Based on Meralco’s tariffs (using residential rates of 200 kilowatt hours per month consumption) which averaged 24 US cents per kilowatt hour in 2013, the price we pay for our electricity, believe it or not, is the fifth highest in the world, according to an April 2013 study funded by the US AID, entitled Challenges in Pricing Electric Power Services in Selected Asean Countries. Our rates are even a bit higher than the Kansai region in Japan–24 US cents, and Singapore–23 cents.

That is one reason why FDIs have recently been flowing into war-ravaged Vietnam: Its electricity costs have been about 9 US cents per kilowatt hour, about a third of ours.

And who owns the power firms in Vietnam and in most Asian countries? Their states or their states’ corporation.*

Only in the Philippines again. This major discentive to FDIs has been a huge source of profits for private firms controlling our power industry, the biggest of which the Salim-controlled Meralco, the dividends of which has soared since he took over the firm in 2009:
meralco20161102How can we convince foreign investors to build industries here, when the costs of power in our competitors in the neighborhood, Indonesia, Thailand, Malaysia, and now Vietnam are just fractions of ours?

No wonder even Filipino Chinese tycoons are moving out of the country to put up their factories in China, where electricity rates are nearly a third of ours. Have you noticed that even shampoos and toothpaste are now made in Thailand and Indonesia?

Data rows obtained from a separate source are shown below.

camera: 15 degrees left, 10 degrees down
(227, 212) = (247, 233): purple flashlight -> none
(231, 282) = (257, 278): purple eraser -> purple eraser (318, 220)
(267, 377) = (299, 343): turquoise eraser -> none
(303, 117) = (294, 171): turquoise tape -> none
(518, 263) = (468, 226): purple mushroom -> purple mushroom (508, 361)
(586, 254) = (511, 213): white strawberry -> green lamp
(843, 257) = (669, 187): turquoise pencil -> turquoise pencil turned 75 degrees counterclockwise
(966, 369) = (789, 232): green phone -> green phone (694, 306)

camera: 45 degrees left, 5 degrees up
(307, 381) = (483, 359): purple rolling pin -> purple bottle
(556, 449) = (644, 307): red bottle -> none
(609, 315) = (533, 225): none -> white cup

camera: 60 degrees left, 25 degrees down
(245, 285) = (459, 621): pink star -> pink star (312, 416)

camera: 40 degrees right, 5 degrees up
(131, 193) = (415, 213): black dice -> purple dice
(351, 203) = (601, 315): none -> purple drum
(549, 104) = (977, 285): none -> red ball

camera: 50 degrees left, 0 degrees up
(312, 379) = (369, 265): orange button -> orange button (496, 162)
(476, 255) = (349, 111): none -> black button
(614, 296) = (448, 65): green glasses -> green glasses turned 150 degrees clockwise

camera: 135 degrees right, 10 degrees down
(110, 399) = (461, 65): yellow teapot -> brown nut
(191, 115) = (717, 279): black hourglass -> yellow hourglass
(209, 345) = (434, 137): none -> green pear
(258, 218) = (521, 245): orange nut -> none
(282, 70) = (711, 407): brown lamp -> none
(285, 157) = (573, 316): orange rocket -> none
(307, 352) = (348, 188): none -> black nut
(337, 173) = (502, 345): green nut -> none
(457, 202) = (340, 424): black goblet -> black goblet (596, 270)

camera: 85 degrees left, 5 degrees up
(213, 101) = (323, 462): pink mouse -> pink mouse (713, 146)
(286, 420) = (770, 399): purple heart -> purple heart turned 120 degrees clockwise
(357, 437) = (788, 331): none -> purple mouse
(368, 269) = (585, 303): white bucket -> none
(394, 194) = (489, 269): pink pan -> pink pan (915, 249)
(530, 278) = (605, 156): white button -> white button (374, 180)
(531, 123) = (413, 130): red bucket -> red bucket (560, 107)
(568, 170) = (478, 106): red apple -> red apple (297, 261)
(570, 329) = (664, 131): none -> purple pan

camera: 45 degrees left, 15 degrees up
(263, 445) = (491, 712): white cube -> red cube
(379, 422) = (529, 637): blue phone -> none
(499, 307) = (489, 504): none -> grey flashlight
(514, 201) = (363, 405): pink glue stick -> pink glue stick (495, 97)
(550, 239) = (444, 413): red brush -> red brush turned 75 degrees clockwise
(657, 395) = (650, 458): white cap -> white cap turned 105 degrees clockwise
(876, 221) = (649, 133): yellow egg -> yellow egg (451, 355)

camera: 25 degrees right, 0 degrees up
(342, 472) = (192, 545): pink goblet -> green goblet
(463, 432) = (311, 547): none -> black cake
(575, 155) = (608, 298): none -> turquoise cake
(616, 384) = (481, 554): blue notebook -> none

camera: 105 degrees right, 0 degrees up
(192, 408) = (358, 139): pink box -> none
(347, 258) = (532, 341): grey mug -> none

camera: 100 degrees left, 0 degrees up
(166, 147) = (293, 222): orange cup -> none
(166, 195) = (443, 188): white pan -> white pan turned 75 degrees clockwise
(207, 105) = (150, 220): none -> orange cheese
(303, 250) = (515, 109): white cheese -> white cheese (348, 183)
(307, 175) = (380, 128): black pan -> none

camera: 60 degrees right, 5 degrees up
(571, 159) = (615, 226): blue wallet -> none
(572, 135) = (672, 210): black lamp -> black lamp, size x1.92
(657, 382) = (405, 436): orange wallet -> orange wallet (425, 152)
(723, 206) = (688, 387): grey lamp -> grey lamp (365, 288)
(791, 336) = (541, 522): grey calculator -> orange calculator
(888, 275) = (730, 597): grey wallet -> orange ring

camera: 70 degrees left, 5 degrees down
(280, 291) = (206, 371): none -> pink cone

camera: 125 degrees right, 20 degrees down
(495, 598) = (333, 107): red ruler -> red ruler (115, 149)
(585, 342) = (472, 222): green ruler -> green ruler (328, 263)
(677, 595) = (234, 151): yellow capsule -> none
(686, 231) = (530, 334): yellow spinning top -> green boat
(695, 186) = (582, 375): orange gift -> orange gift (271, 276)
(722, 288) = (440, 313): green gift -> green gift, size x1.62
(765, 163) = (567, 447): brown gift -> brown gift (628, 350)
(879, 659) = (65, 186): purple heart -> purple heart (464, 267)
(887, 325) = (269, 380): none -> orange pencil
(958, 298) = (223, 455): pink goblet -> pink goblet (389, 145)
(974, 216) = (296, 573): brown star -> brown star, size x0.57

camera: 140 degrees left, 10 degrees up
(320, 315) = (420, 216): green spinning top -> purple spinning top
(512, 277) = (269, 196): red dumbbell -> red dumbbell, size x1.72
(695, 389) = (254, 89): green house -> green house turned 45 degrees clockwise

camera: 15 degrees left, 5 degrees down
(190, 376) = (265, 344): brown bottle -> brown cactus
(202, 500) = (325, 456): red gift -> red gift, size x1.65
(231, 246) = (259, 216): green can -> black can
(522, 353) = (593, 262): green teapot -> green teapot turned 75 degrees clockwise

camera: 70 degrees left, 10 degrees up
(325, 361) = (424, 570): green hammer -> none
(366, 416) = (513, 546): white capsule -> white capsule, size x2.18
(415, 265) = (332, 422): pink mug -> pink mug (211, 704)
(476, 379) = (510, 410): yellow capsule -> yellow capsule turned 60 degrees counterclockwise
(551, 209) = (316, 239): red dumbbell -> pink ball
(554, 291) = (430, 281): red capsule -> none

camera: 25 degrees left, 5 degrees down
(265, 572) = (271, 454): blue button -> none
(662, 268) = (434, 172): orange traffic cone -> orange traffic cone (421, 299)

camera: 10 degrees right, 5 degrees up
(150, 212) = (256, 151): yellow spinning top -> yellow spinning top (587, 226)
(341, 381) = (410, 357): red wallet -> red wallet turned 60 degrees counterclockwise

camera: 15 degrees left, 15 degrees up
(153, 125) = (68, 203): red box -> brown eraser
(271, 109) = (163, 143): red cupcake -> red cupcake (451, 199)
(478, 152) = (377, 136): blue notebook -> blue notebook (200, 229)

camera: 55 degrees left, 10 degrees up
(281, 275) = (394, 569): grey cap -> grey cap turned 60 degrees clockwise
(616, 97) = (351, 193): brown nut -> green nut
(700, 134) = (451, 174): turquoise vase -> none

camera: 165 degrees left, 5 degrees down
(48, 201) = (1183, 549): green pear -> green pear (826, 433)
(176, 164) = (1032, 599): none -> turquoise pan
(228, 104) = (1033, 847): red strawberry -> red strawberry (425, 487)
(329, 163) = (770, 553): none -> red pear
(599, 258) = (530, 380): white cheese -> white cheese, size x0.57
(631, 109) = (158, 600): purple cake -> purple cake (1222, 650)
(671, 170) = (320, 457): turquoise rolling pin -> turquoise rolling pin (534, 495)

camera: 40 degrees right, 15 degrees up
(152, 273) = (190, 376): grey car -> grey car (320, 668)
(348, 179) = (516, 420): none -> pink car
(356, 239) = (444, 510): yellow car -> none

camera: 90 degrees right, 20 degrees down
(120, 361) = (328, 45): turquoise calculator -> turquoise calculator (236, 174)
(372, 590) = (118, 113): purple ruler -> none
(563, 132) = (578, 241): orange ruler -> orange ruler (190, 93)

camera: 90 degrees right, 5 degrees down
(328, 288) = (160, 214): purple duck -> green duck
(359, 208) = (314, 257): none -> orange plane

Electricity in Thailand costs nearly half that of ours, while that in Indonesia is only a fifth of ours!

Now guess what is the biggest power firm in the country now, the monopoly in metropolitan Manila and several provinces which is the industrial and economic center of the country?

Meralco. And who controls it? The Indonesian tycoon Anthoni Salim, which through PLDT and Metro Pacific Investments Corp. is Meralco’s biggest stockholder.

(*For a detailed description of ownership of power firms in Asian countries, see Chapter 2 ((Asians in control of their telecom and power secdtors, except the Philippines”) of my book Colossal Deception.)